[Stored dataset items]
---*---

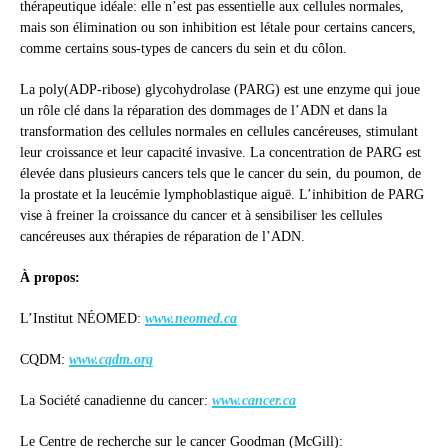
thérapeutique idéale: elle n’est pas essentielle aux cellules normales,
mais son élimination ou son inhibition est létale pour certains cancers,
comme certains sous-types de cancers du sein et du côlon.
La poly(ADP-ribose) glycohydrolase (PARG) est une enzyme qui joue
un rôle clé dans la réparation des dommages de l’ADN et dans la
transformation des cellules normales en cellules cancéreuses, stimulant
leur croissance et leur capacité invasive. La concentration de PARG est
élevée dans plusieurs cancers tels que le cancer du sein, du poumon, de
la prostate et la leucémie lymphoblastique aiguë. L’inhibition de PARG
vise à freiner la croissance du cancer et à sensibiliser les cellules
cancéreuses aux thérapies de réparation de l’ADN.
À propos:
L’Institut NÉOMED:
www.neomed.ca
CQDM:
www.cqdm.org
La Société canadienne du cancer:
www.cancer.ca
Le Centre de recherche sur le cancer Goodman (McGill):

---*---

WHAT THE TASK ASKS:
Would you repeat the lines from the one containing "www.neomed.ca" through the end of the data, exactly, with nothing before or after them?

REPLY:
www.neomed.ca
CQDM:
www.cqdm.org
La Société canadienne du cancer:
www.cancer.ca
Le Centre de recherche sur le cancer Goodman (McGill):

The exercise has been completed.